The United States and Russia, which both have felt the sting of terrorism, plan to exchange views and strengthen cooperation in countering it during talks this week in Moscow.

Deputy Secretary of State Richard Armitage will head the U.S. delegation, which departs Tuesday for the Russian capital and continues on to Kazakhstan.

Armitage plans to thank Kazak leaders in Astana for contributing troops to the U.S.-led coalition in Iraq, the State Department said in announcing Armitage's trip.

Russian forces have been fighting Chechen rebels for much of the last decade. Russian President Vladimir Putin calls them terrorists and refuses to negotiate over their separatist demands.

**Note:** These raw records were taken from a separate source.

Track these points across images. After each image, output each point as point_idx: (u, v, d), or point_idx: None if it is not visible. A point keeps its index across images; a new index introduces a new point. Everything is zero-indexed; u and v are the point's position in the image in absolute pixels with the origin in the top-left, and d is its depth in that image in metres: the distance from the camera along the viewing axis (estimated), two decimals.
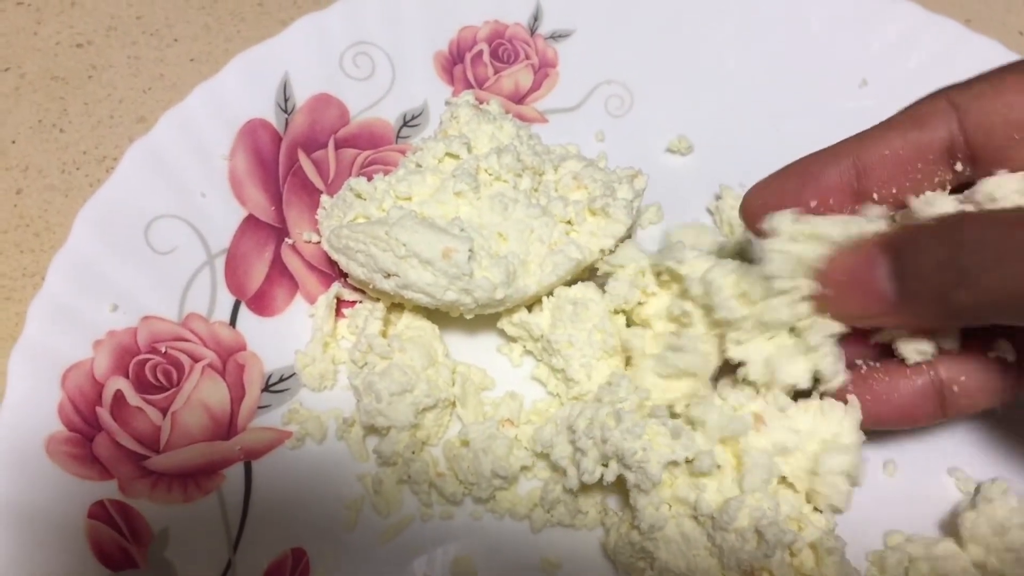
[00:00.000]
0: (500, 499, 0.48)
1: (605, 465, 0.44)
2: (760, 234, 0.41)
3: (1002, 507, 0.43)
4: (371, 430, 0.48)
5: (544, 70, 0.61)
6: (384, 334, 0.51)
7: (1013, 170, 0.39)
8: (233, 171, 0.54)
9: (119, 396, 0.47)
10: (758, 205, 0.42)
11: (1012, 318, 0.34)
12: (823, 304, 0.39)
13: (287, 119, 0.56)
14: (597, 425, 0.43)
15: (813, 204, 0.41)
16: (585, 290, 0.48)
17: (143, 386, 0.48)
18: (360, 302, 0.53)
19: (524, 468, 0.48)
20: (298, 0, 0.69)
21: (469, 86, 0.60)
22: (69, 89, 0.64)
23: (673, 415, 0.44)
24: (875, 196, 0.40)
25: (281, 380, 0.51)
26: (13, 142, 0.61)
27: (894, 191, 0.40)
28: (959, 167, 0.39)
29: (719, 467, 0.43)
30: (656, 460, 0.42)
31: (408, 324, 0.50)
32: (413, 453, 0.47)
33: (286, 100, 0.56)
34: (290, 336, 0.52)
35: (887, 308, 0.37)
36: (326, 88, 0.58)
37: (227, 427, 0.49)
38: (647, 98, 0.60)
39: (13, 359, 0.46)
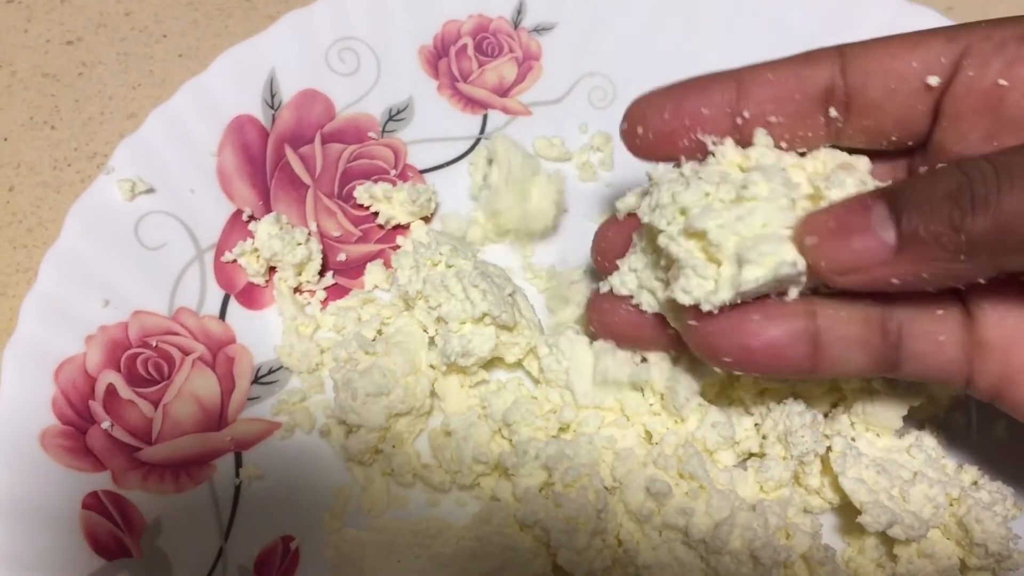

But on Monday, the Kremlin-backed president of Chechnya, Alu Alkhanov, said he was open to negotiations with rebel leaders provided they could ensure their followers make good on any commitments made in peace talks.

The Bush administration, while sympathetic to Russia's struggle, especially after the 9-11 attacks on the United States, has counseled Moscow to talk to rebel leaders.

Putin, meanwhile, injected himself into the U.S. presidential campaign last week without actually backing President Bush or Sen. John Kerry.

He said terrorists in Iraq had as their goal derailing Bush's chances for re-election. And, he said, "if they achieve that goal, then that will give international terrorism a new impulse and extra power."

In the talks in Moscow, Russian Deputy Foreign Minister Sergei Kislyak will co-chair with Armitage meetings of a joint group that looks for ways to counter terror.